ИСХОДНЫЙ ТЕКСТ:
· · · · · · ·

8 глава Лето в Энн Арбор
8 глава
Лето в Энн Арбор
Мне, в сущности, полагалось бы проникнуться американским духом еще летом 1930 года, когда мы с Энрико впервые поехали в Соединенные Штаты и провели там два месяца. Энрико пригласили прочесть цикл лекций по квантовой теории излучения на летнем симпозиуме по теоретической физике в Мичиганском университете в Энн Арбор.
У меня было довольно туманное представление о Соединенных Штатах, или, вернее сказать, я не имела никакого представления об этой стране, и если в моем учебнике истории что-то и говорилось об Америке, наверно, я пропустила это. Фашистская реформа школы застала меня в старших классах. Одно из ее нововведений заключалось в том, что историю и философию нагрузили на одного преподавателе. До тех пор пока не были приняты меры по переподготовке учителей, одна половина учащихся проходила философию у историка, а другая — историю у философа. Я попала во вторую группу, и мои философ понятия не имел об истории. Когда нас вызывали на урок, то все ученики, у которых была хоть какая-то способность молоть языком, выкручивались, как умели, придерживаясь одной и той же спасительной темы — причин Французской революции. О том, что одной из этих причин, и довольно существенной, была Американская революция, обычно умалчивалось, должно быть потому, что это слишком походило на действительность для философски настроенного ума. Поэтому у меня было весьма смутное представление о том, что в Америке была какая-то война за независимость, а о войне между Северными и Южными штатами я узнала только в 1930 году. И вот тут я должна покаяться!
У нас дома на самой верхней полке книжного шкафа стояла книжка, заглавие которой привлекло мое любопытство. На корешке было написано: Авраам Линкольн. Мне было лень подставлять стул, карабкаться наверх, вытаскивать книгу и читать ее. Поэтому я только строила догадки, кто же такой этот человек с таким странным именем.
В Италии имя Авраам носят одни евреи; а у нас в семье были старинные еврейские книги. И вот я решила, что этот Авраам Линкольн не кто иной, как Вечный Жид.
Только в 1930 году, когда я пыталась пополнить свое образование по истории Америки, или, вернее сказать, ознакомиться с нею, я впервые прочла о войне между Северными и Южными штатами и ее великом вожде.

· · · · · · ·

ВЫДЕРЖКА ИЗ ДАННЫХ:

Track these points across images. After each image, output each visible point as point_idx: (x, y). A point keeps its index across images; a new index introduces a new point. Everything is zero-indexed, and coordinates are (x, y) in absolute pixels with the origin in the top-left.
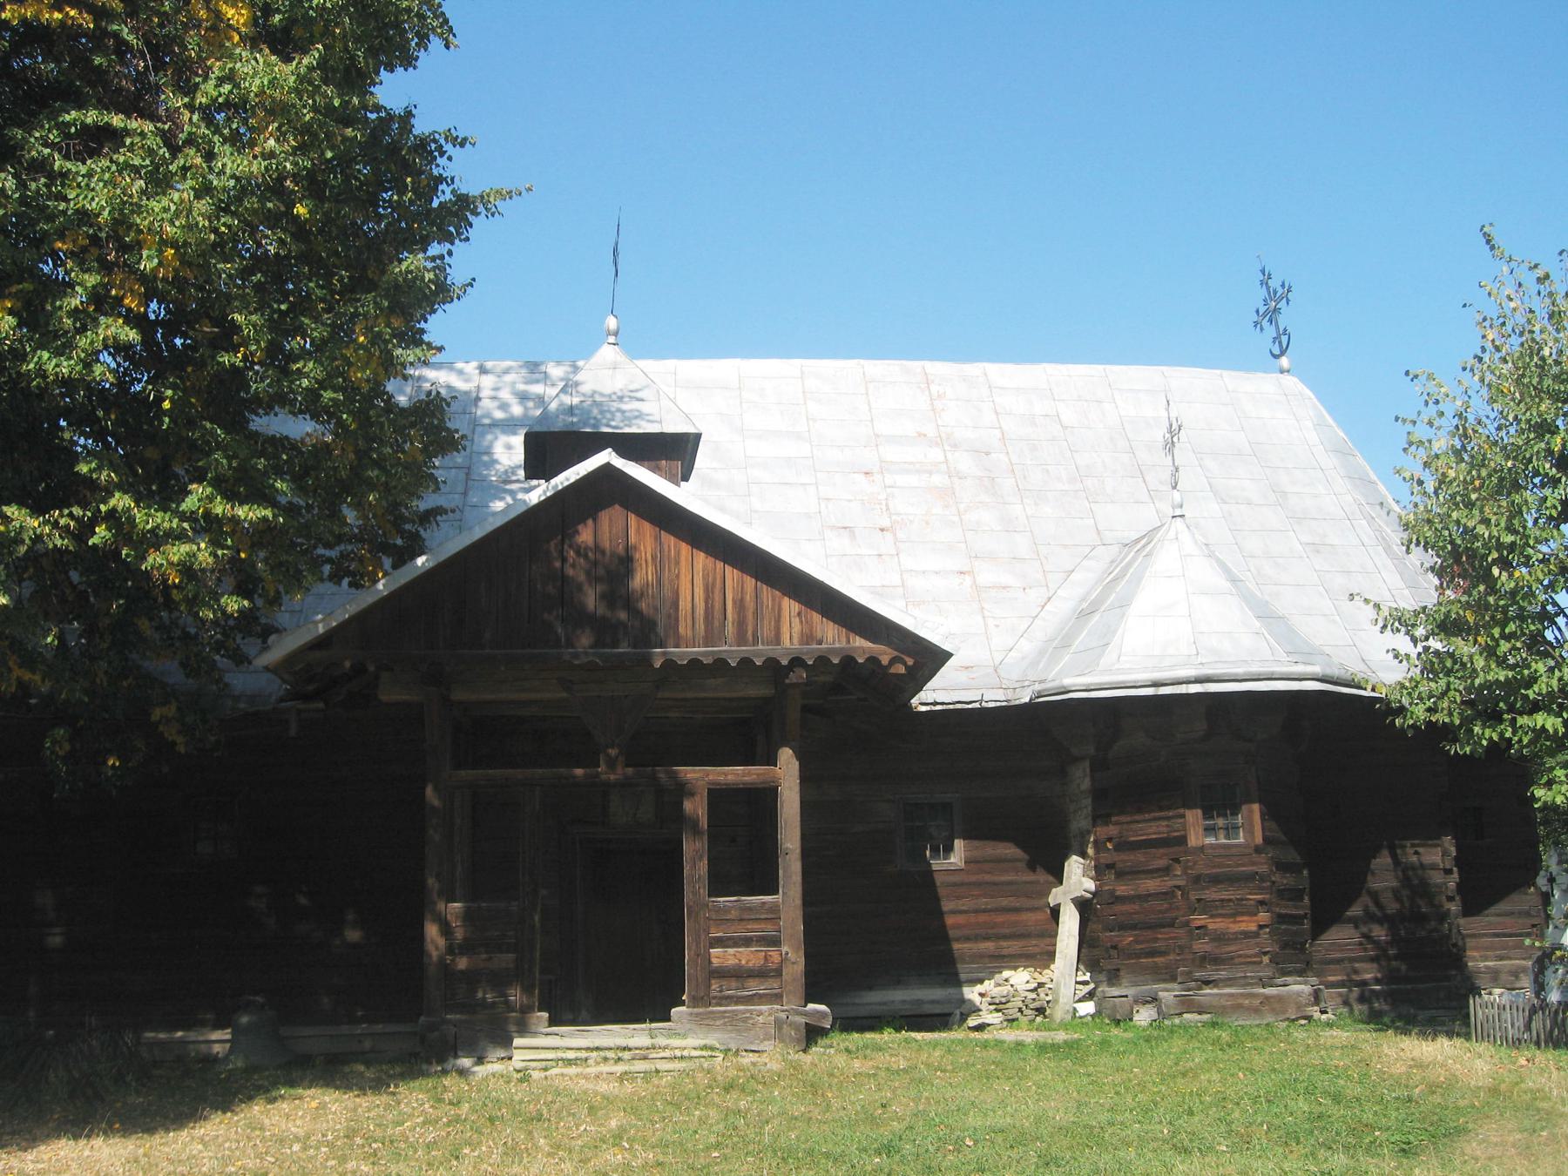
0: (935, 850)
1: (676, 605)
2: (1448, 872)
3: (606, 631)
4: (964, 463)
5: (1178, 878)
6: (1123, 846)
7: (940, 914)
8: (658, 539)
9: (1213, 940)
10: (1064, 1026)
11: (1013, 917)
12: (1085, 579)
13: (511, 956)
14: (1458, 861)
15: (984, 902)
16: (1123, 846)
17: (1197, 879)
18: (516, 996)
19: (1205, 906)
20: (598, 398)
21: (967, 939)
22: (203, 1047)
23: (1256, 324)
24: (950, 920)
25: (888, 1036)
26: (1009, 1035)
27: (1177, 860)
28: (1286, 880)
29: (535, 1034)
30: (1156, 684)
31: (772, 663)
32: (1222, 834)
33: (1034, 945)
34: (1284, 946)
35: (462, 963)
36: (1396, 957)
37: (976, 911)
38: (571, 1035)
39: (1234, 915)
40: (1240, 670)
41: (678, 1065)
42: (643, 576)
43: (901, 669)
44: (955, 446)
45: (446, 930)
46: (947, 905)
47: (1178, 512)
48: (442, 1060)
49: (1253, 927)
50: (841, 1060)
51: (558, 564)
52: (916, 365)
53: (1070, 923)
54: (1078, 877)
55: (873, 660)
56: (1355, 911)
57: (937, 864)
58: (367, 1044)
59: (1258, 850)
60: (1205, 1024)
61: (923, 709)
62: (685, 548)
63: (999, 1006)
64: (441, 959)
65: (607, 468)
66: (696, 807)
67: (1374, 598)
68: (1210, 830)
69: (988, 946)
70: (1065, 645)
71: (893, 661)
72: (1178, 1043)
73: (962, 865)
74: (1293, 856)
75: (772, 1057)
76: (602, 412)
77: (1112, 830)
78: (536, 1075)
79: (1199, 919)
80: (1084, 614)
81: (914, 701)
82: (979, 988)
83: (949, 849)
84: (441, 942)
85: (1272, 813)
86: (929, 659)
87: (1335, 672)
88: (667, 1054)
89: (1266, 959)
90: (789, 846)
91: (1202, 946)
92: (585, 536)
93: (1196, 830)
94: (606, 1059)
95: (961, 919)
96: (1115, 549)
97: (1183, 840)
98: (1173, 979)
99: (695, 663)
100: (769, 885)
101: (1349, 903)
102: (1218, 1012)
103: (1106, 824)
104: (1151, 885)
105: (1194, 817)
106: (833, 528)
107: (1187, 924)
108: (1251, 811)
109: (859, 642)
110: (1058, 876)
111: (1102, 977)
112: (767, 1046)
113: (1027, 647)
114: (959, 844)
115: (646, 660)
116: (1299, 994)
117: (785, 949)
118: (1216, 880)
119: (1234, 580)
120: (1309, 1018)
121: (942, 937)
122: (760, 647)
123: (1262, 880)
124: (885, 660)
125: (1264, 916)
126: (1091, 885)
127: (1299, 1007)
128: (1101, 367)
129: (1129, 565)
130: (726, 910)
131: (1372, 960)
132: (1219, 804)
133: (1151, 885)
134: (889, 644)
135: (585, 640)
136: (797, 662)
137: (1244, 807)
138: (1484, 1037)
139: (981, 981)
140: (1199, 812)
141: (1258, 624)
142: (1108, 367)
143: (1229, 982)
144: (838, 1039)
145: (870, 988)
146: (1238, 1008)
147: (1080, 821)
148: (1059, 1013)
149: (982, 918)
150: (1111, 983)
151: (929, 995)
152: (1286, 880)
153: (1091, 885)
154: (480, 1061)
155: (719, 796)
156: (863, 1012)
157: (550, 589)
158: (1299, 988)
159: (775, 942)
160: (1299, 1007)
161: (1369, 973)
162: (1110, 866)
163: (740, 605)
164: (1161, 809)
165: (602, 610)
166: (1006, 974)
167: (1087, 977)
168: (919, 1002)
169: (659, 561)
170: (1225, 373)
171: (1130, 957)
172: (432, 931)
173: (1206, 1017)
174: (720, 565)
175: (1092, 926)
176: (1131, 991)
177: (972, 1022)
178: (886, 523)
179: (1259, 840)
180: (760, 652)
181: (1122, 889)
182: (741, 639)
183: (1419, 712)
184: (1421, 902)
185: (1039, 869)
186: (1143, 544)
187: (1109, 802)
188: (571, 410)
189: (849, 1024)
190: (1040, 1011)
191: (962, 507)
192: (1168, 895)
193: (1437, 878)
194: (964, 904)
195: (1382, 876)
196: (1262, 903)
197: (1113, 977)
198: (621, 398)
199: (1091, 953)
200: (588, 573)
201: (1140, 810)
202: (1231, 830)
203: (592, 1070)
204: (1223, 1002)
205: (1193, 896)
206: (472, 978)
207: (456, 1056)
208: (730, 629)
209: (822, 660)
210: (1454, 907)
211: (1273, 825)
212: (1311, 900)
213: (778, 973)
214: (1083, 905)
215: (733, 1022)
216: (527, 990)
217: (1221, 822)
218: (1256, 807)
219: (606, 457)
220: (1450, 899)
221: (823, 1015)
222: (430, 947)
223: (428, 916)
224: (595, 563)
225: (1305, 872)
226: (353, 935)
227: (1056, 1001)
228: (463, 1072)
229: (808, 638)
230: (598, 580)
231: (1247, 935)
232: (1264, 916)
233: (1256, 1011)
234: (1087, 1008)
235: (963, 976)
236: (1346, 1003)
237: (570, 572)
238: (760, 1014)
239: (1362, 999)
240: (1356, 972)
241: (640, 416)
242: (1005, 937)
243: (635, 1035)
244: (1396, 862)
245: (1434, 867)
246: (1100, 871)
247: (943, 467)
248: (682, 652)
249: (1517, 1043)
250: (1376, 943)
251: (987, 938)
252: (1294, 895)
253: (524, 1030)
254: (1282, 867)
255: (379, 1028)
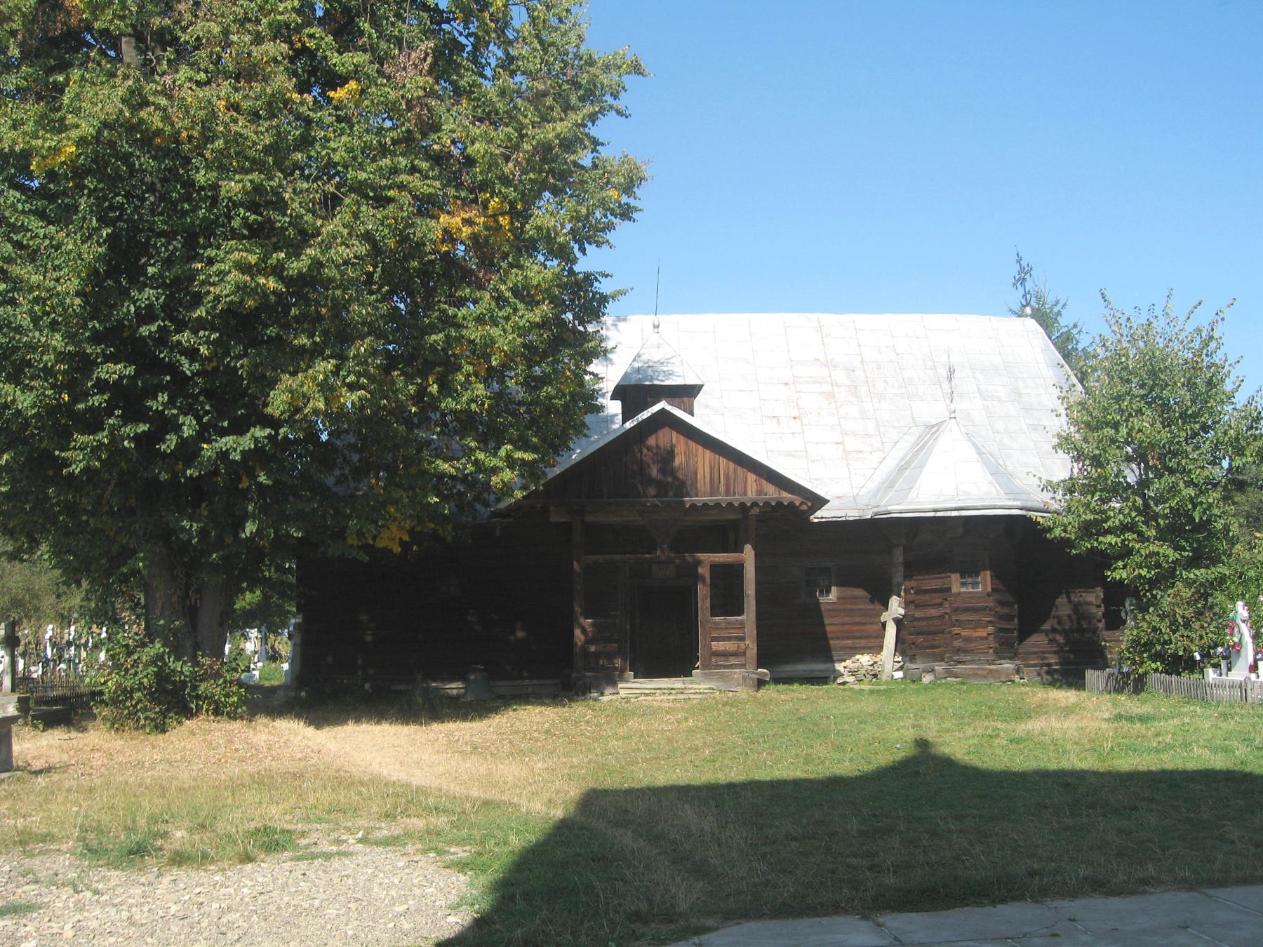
0: (821, 592)
1: (696, 473)
2: (1099, 606)
3: (662, 488)
4: (839, 376)
5: (946, 609)
6: (919, 592)
7: (823, 625)
8: (687, 444)
9: (963, 640)
10: (886, 683)
11: (862, 628)
12: (905, 446)
13: (616, 645)
14: (1104, 601)
15: (847, 619)
16: (919, 592)
17: (956, 609)
18: (618, 663)
19: (959, 623)
20: (651, 364)
21: (838, 638)
22: (443, 692)
23: (1014, 284)
24: (828, 629)
25: (796, 686)
26: (857, 687)
27: (946, 600)
28: (1005, 610)
29: (627, 681)
30: (935, 511)
31: (743, 505)
32: (970, 586)
33: (873, 642)
34: (1002, 644)
35: (593, 648)
36: (1068, 652)
37: (843, 624)
38: (645, 683)
39: (974, 628)
40: (978, 504)
41: (697, 696)
42: (679, 460)
43: (805, 508)
44: (835, 367)
45: (584, 631)
46: (827, 621)
47: (953, 416)
48: (584, 694)
49: (985, 634)
50: (775, 695)
51: (639, 455)
52: (813, 316)
53: (891, 631)
54: (896, 607)
55: (791, 504)
56: (1046, 626)
57: (822, 599)
58: (530, 690)
59: (988, 595)
60: (958, 683)
61: (816, 520)
62: (700, 448)
63: (853, 673)
64: (583, 647)
65: (663, 411)
66: (704, 571)
67: (1038, 475)
68: (963, 584)
69: (849, 642)
70: (891, 486)
71: (802, 503)
72: (940, 690)
73: (835, 600)
74: (1008, 597)
75: (743, 693)
76: (654, 372)
77: (913, 583)
78: (632, 700)
79: (956, 630)
80: (902, 469)
81: (812, 517)
82: (843, 664)
83: (829, 591)
84: (582, 637)
85: (997, 576)
86: (820, 502)
87: (1029, 504)
88: (692, 691)
89: (991, 651)
90: (749, 592)
91: (958, 644)
92: (651, 441)
93: (956, 583)
94: (664, 694)
95: (834, 628)
96: (921, 429)
97: (949, 589)
98: (942, 660)
99: (705, 505)
100: (740, 612)
101: (1044, 621)
102: (965, 677)
103: (910, 580)
104: (933, 612)
105: (955, 577)
106: (768, 417)
107: (950, 632)
108: (985, 575)
109: (785, 494)
110: (886, 606)
111: (907, 659)
112: (739, 689)
113: (871, 486)
114: (834, 589)
115: (683, 503)
116: (1007, 669)
117: (747, 642)
118: (967, 610)
119: (980, 454)
120: (1013, 681)
121: (824, 637)
122: (737, 497)
123: (990, 610)
124: (797, 504)
125: (991, 629)
126: (902, 611)
127: (1007, 675)
128: (919, 316)
129: (927, 442)
130: (718, 623)
131: (1055, 652)
132: (969, 570)
133: (933, 612)
134: (799, 495)
135: (652, 491)
136: (755, 504)
137: (982, 573)
138: (1091, 690)
139: (845, 661)
140: (958, 575)
141: (990, 478)
142: (924, 315)
143: (972, 662)
144: (772, 687)
145: (787, 663)
146: (975, 675)
147: (898, 578)
148: (884, 677)
149: (846, 628)
150: (911, 662)
151: (818, 667)
152: (1005, 610)
153: (902, 611)
154: (602, 694)
155: (715, 567)
156: (782, 676)
157: (636, 467)
158: (1008, 666)
159: (742, 639)
160: (1007, 675)
161: (1053, 659)
162: (912, 602)
163: (727, 477)
164: (938, 573)
165: (660, 477)
166: (858, 657)
167: (900, 659)
168: (812, 671)
169: (688, 455)
170: (993, 318)
171: (921, 648)
172: (578, 632)
173: (958, 679)
174: (717, 456)
175: (903, 632)
176: (921, 666)
177: (839, 681)
178: (796, 413)
179: (989, 589)
180: (736, 499)
181: (918, 614)
182: (727, 493)
183: (1057, 532)
184: (1083, 622)
185: (876, 603)
186: (933, 430)
187: (911, 569)
188: (638, 370)
189: (777, 681)
190: (875, 676)
191: (838, 404)
192: (941, 617)
193: (1093, 610)
194: (838, 620)
195: (1063, 607)
196: (990, 622)
197: (913, 659)
198: (662, 363)
199: (902, 646)
200: (653, 459)
201: (928, 573)
202: (975, 584)
203: (659, 698)
204: (968, 672)
205: (954, 618)
206: (597, 655)
207: (590, 692)
208: (722, 488)
209: (767, 503)
210: (1101, 625)
211: (998, 582)
212: (1019, 621)
213: (744, 654)
214: (898, 622)
215: (722, 677)
216: (624, 660)
217: (970, 580)
218: (988, 573)
219: (662, 405)
220: (1100, 621)
221: (766, 674)
222: (577, 640)
223: (576, 626)
224: (656, 454)
225: (1016, 606)
226: (520, 634)
227: (883, 671)
228: (596, 700)
229: (760, 492)
230: (658, 462)
231: (981, 638)
232: (991, 629)
233: (984, 677)
234: (899, 675)
235: (835, 658)
236: (1039, 674)
237: (644, 459)
238: (735, 673)
239: (1048, 673)
240: (1045, 658)
241: (671, 374)
242: (858, 638)
243: (677, 683)
244: (1070, 601)
245: (1090, 604)
246: (907, 604)
247: (828, 380)
248: (700, 500)
249: (1101, 693)
250: (1059, 644)
251: (848, 638)
252: (1009, 618)
253: (622, 679)
254: (1001, 603)
255: (535, 681)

· · · · · · ·

ЧТО СДЕЛАТЬ:
- a) Какой цикл лекций пригласили прочесть Энрико в Мичиганском университете, согласно главе «Лето в Энн Арбор»?
- b) Выпишите из главы «Лето в Энн Арбор» отрывок от слов «У нас дома на» до слов «таким странным именем.» включительно.
Опирайтесь только на главу «Лето в Энн Арбор».

ОТВЕТЫ К ЗАДАНИЯМ:
- a) Цикл лекций по квантовой теории излучения.

- b)
У нас дома на самой верхней полке книжного шкафа стояла книжка, заглавие которой привлекло мое любопытство. На корешке было написано: Авраам Линкольн. Мне было лень подставлять стул, карабкаться наверх, вытаскивать книгу и читать ее. Поэтому я только строила догадки, кто же такой этот человек с таким странным именем.